Gaps have been removed from the human sequence
so that it is simple to determine the human genome coordinate of
each alignment column. Also, two 'N's present in the dog sequence have been changed to 'G', to avoid dealing with ambiguous bases.
The alignment is broken into many small
blocks but the blocks are contiguous with respect to the human
sequence. Within each block the first line is the human sequence
(labelled hg19), the second line is the dog sequence (labelled
canFam2) and the third line is the mouse sequence (labelled mm9).
- Your output should provide:
- The emission probabilities for the two states of your HMM reported to 5 decimal places (in
addition to the other parameters that were provided for you).
- Histograms describing the distribution of conserved/neutral
states and segments in the Viterbi parse.
- The coordinates of the 10 longest conserved (state 2)
segments from the Viterbi parse. Make your output coordinates
relative to the start of the chromosome by taking into account
the start position of the alignment (position 15,871,344 on
chromosome 9). This will make it possible to look up your
segments in a genome browser. For example, a segment starting at
the 10th alignment column would have the chromosomal start
coordinate 15,871,354).
- Give a brief annotation describing the genomic features that
overlap your 5 longest conserved segments (e.g. an
exon from a particular gene). You can do this by finding your
segments in the UCSC genome browser.
- As a test case, try your code on this truncated alignment of the ENm006 region.

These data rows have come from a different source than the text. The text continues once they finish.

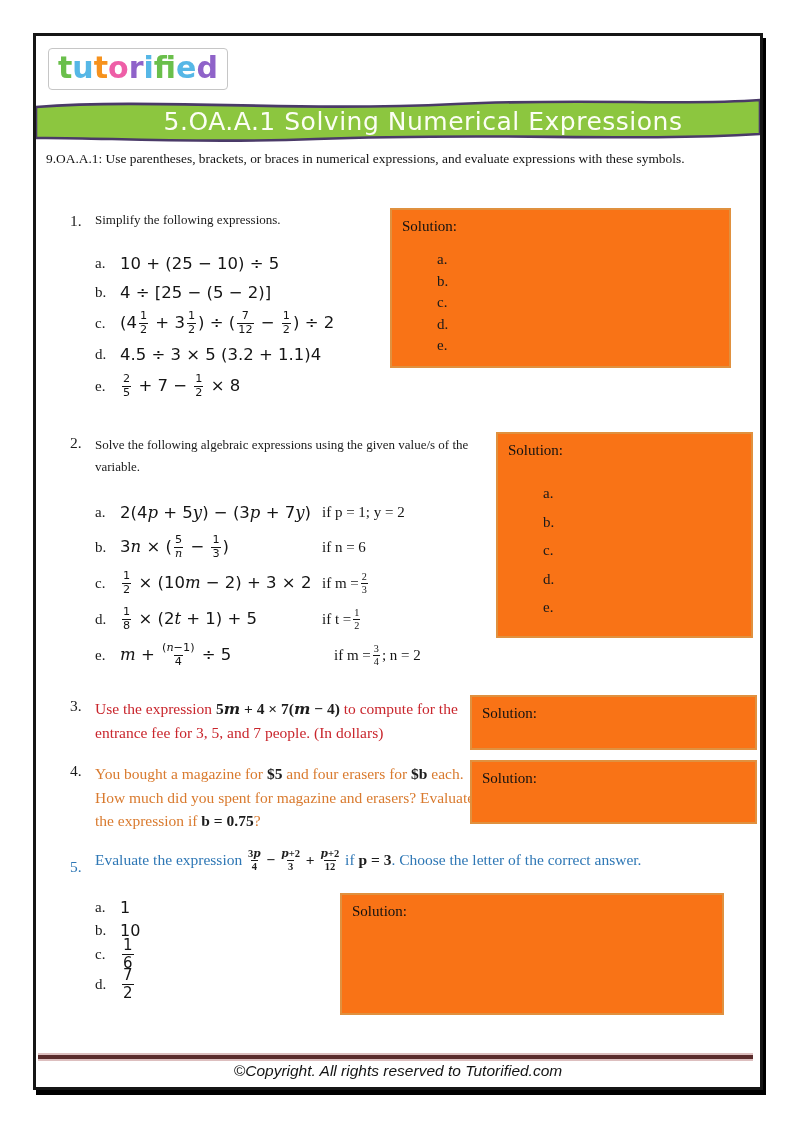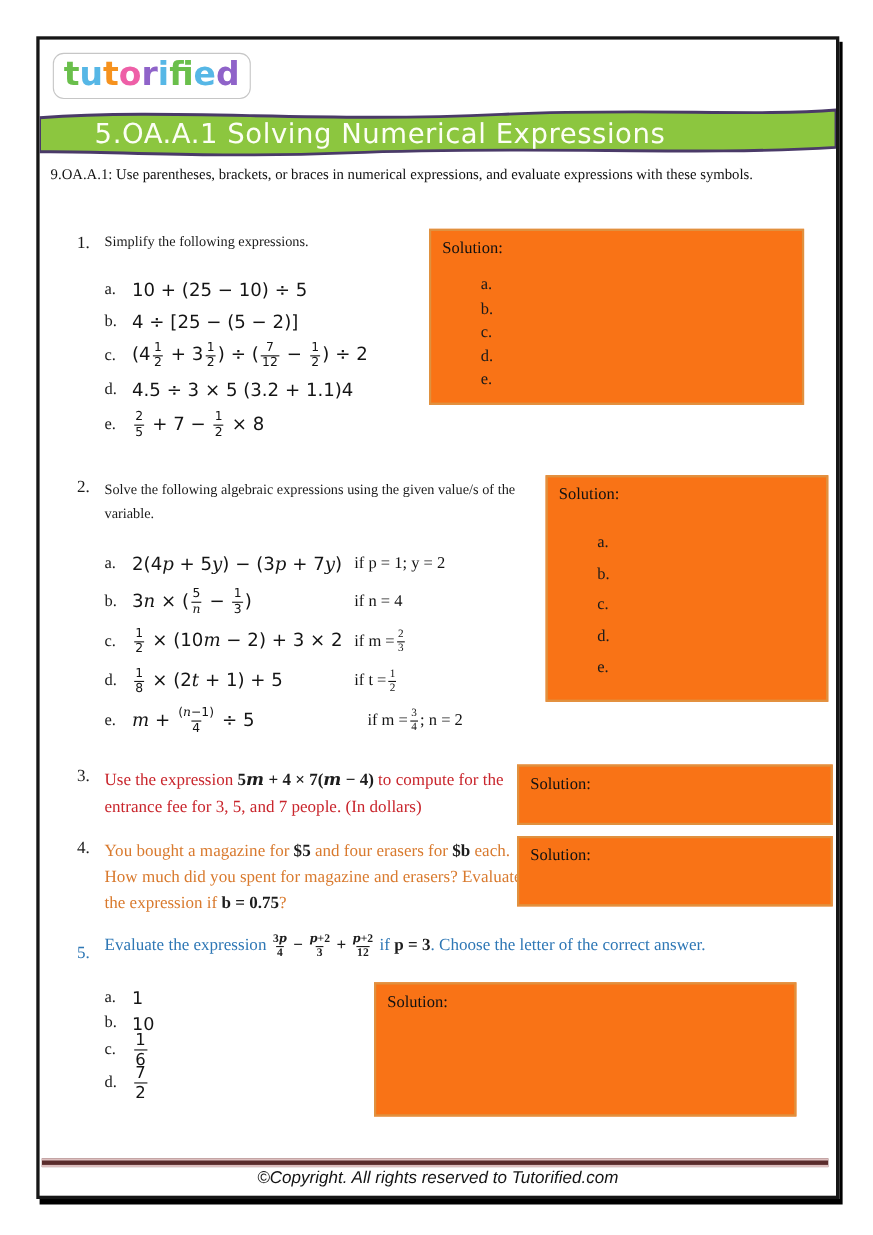--- a/index.html
+++ b/index.html
@@ -10,7 +10,7 @@
 
   
   .logo{position:absolute;left:12px;top:12px;padding:1px 9px 4px 9px;border:1px solid #c6c6c6;
-        border-radius:10px;font-family:"DejaVu Sans",sans-serif;font-weight:bold;font-size:30px;
+        border-radius:4px;font-family:"DejaVu Sans",sans-serif;font-weight:bold;font-size:30px;
         letter-spacing:0px;background:#fff;}
 
   

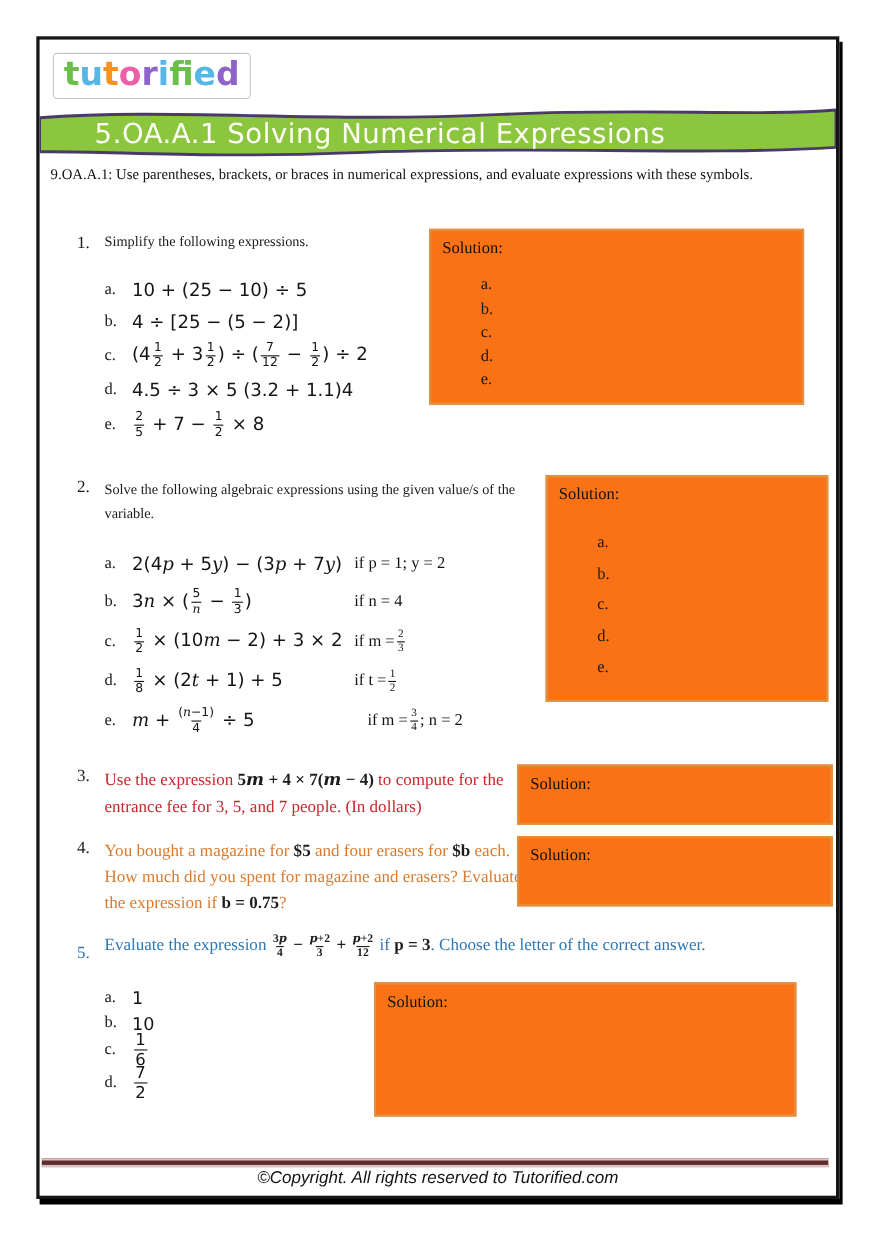--- a/index.html
+++ b/index.html
@@ -16,7 +16,7 @@
   
   .banner{position:absolute;left:0;top:58px;width:724px;height:52px;}
   .banner svg{position:absolute;left:0;top:0;}
-  .banner-title{position:absolute;left:0;top:13px;width:100%;text-indent:50px;
+  .banner-title{position:absolute;left:0;top:13px;width:100%;text-align:center;text-indent:50px;
         font-family:"DejaVu Sans",sans-serif;font-size:25px;color:#fcfef4;letter-spacing:0.5px;}
 
   .standard{position:absolute;left:10px;top:115px;width:700px;font-size:13.4px;color:#111;}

The 10 longest conserved segments in this test case should be:
(152824343,152825071),
(152871156,152871765),
(152878440,152878808),
(152889710,152890061),
(152868885,152869199),
(152890189,152890483),
(152870540,152870811),
(152876661,152876913),
(152781311,152781545),
(152874832,152875057)
- You must turn in your results and your computer
program, using this example file .
Please note that the template file references the wrong chromosome start location, don't let this confuse you!
Please put everything into ONE plain text file - do not send an
archive of files or a tar file, or a word processing document
file. Compress it (using either Unix compress, or gzip -- if you
don't have access to either of these programs let us know), and send
it as an attachment to both Phil and Benjamin.